__Work required__: Keep only the lines of the listing that include the word "middle", and copy them.

__Data records__:
+---+

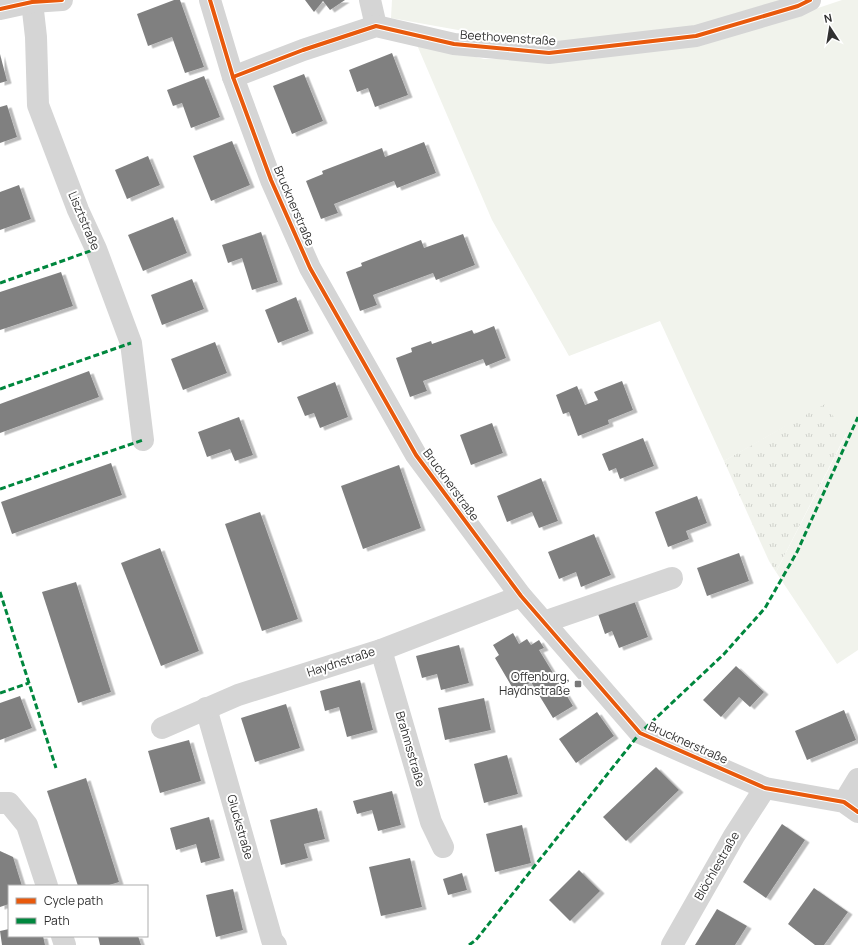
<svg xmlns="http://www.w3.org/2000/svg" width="858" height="945" viewBox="0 0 858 945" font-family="Manrope,sans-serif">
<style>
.grass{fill:url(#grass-tufts)}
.garden{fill:#f1f3ec}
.building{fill:#808080;filter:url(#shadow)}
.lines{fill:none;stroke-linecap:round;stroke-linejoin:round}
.minor{stroke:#d5d5d5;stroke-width:22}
.quiet{stroke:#00873e;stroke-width:3;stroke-dasharray:6 3;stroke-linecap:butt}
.cycleway-casing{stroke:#fff;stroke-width:6}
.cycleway{stroke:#e8590c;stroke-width:4}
.poi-dot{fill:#797979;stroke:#fff;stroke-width:1.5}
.labels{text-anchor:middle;stroke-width:4;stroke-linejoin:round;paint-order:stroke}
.street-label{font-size:12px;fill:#313131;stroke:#fff}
.poi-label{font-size:12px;fill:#313131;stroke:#fff;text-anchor:end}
</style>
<defs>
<pattern id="grass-tufts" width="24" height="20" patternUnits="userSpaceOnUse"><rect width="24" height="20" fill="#f1f3ec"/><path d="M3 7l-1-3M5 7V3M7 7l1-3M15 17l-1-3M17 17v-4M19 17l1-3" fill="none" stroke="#cfd1cb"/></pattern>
<filter id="shadow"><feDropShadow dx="4.5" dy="2.5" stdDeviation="0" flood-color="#0004"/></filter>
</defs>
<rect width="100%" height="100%" fill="#fff"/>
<!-- grass -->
<polygon class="grass" points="825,403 846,434 776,572 769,561 724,461"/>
<!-- garden -->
<g class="garden">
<polygon points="392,0 786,0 685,30 579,42 497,37 391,18"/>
<polygon points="842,0 858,0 858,650 837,664 776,572 846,435 825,404 724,461 660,321 569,356 492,220 417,45 413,41 484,59 587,59 767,25"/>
</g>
<!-- building -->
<g class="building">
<polygon points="174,0 180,0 204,67 185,73 172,37 148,46 137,14"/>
<polygon points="305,0 345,0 330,10 323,1 314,12"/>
<polygon points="392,53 408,95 375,107 368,88 357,92 349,70"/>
<polygon points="0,54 7,81 0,83"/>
<polygon points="304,74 323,121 292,134 273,86"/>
<polygon points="204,76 220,117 191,128 182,103 173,106 167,90"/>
<polygon points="7,105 17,137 0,143 0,107"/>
<polygon points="232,141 250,185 211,201 193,156"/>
<polygon points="424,142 436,173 397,188 394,181 334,204 338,213 321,219 306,181 323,174 322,171 382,148 385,157"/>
<polygon points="148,156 160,185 127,199 115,170"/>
<polygon points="19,185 31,219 0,230 0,192"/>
<polygon points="173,217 187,253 143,271 128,235"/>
<polygon points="261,232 278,282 252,290 242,258 228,263 222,245"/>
<polygon points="463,234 475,265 436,280 433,273 373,295 377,305 360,311 346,272 362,266 361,263 421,240 424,248"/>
<polygon points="61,272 73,306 0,330 0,292"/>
<polygon points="192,279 204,309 162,325 151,295"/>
<polygon points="296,297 309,331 278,343 265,310"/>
<polygon points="494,326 506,358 486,366 483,359 423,381 427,391 410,397 396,358 412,352 411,348 431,341 432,344 472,330 474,334"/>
<polygon points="215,342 227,373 183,390 171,359"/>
<polygon points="89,371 99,397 0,433 0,404"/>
<polygon points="622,381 633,410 608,420 609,424 578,436 569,412 563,414 556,395 577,386 585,405 598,400 594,392"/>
<polygon points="335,382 348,417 320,428 314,413 305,416 297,397"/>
<polygon points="239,417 253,455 235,461 230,449 207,457 198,432"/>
<polygon points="492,423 503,453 471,465 460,435"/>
<polygon points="643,438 654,466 620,479 616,468 609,471 602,454"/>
<polygon points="111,463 122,495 12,534 1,502"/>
<polygon points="399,465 421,528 363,549 341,486"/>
<polygon points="541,478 558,521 539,528 532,512 507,522 497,496"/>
<polygon points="697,496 707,523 686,531 689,539 668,547 655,512"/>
<polygon points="260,512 298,619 262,631 225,524"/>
<polygon points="594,534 611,575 581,587 576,572 559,579 548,552"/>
<polygon points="160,548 199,651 161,666 121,563"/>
<polygon points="739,553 749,581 707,596 697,568"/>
<polygon points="76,582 111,692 78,703 42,592"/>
<polygon points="633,598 648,637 619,648 612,631 605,634 597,611"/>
<polygon points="513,633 519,644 527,639 531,645 539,640 544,648 539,650 573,706 553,718 531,682 515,692 495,658 499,655 493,645"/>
<polygon points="459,645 469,683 441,690 437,674 422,678 416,656"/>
<polygon points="736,666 764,692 750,707 739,697 721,717 703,700"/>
<polygon points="360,680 373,730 347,737 339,707 325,711 320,691"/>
<polygon points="20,696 32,728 0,740 0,703"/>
<polygon points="484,698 491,730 445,740 438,708"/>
<polygon points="286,704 300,748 255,762 241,718"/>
<polygon points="844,710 856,740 807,760 795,731"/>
<polygon points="597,712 614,736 576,763 559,739"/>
<polygon points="189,740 201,781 160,793 148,751"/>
<polygon points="507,755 518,794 484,803 474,764"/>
<polygon points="656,767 679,790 626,841 603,817"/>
<polygon points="86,778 119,882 106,886 78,886 47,791"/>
<polygon points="392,791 401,825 378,831 372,810 357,814 353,801"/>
<polygon points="317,808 325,839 304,844 308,858 281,865 270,820"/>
<polygon points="209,817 220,858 201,863 196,844 176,850 170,828"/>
<polygon points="782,824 805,840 766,898 743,882"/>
<polygon points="522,825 531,863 495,872 486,834"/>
<polygon points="0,851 13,857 22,886 9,886 9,904 0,907"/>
<polygon points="410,858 422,907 381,916 369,867"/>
<polygon points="579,870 600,891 570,921 549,900"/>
<polygon points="462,873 467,890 448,895 443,879"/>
<polygon points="814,888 848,912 824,945 815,945 788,924"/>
<polygon points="233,889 243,930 216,937 206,895"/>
<polygon points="717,909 747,926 735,945 695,945"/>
<polygon points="9,929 9,936 43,936 45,945 2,945 0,931"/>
<polygon points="98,936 138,936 141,945 100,945"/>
</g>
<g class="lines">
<!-- minor -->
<g class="minor">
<polyline points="210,0 233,77 271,180 310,268 416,455 521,596 640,733 765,788 844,802 858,812"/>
<polyline points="370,0 376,26"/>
<polyline points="32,2 36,37 38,105 78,210 96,249 131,343 143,440"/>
<polyline points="0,9 32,2 62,0"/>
<polyline points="233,77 303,50 376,26 454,44 549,53 696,36 798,6 810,0"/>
<polyline points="544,622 672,578"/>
<polyline points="381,650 431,822 443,847"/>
<polyline points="206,708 272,940 276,945"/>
<polyline points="162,728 238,695 381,650 521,596"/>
<polyline points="844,802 858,779"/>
<polyline points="0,803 9,803 27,825 47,886"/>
<polyline points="62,936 65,945"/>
<polyline points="672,945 734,836 765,788"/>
</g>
<!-- quiet -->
<g class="quiet">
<polyline points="0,283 96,249"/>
<polyline points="0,389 131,343"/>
<polyline points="0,489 143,440"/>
<polyline points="0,592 56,768"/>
<polyline points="0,693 29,683"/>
<polyline points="469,945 476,940 640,733 724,654 765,608 797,552 858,417"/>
</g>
<!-- cycleway casing -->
<g class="cycleway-casing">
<g id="cycleway">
<polyline points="210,0 233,77 271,180 310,268 416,455 521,596 640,733 765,788 844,802 858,812"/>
<polyline points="0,9 32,2 62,0"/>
<polyline points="233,77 303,50 376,26 454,44 549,53 696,36 798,6 810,0"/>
</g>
</g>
<!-- cycleway -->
<use href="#cycleway" class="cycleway"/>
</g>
<!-- markers -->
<rect class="poi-dot" x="574" y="680" width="8" height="8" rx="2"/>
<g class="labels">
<!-- street labels -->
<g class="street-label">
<text transform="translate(508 38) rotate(4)" y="4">Beethovenstraße</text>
<text transform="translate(294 206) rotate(67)" y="4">Brucknerstraße</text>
<text transform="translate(84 221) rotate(67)" y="4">Lisztstraße</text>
<text transform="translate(451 485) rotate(54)" y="4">Brucknerstraße</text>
<text transform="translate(341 662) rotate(-18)" y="4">Haydnstraße</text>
<text transform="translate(688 743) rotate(24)" y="4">Brucknerstraße</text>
<text transform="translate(410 749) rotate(74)" y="4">Brahmsstraße</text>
<text transform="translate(240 827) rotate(74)" y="4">Gluckstraße</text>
<text transform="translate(717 866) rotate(-60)" y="4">Blöchlestraße</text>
</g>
<!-- poi labels -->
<g class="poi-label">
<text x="570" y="681">Offenburg,<tspan x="570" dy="14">Haydnstraße</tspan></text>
</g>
</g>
<!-- legend -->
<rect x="8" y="885" width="140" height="52" fill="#ffffff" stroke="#adadad"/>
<rect x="16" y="898" width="20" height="6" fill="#e8590c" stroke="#adadad"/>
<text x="44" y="905" font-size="12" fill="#313131">Cycle path</text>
<rect x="16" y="918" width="20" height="6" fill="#00873e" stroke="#adadad"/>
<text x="44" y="925" font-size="12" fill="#313131">Path</text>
<!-- north arrow -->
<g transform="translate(830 28) rotate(348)" stroke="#ffffff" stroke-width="3" paint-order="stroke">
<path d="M0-3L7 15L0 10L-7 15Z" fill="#313131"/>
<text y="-6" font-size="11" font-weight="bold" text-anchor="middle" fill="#313131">N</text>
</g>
</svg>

+---+

__Task answer__:
.labels{text-anchor:middle;stroke-width:4;stroke-linejoin:round;paint-order:stroke}
<text y="-6" font-size="11" font-weight="bold" text-anchor="middle" fill="#313131">N</text>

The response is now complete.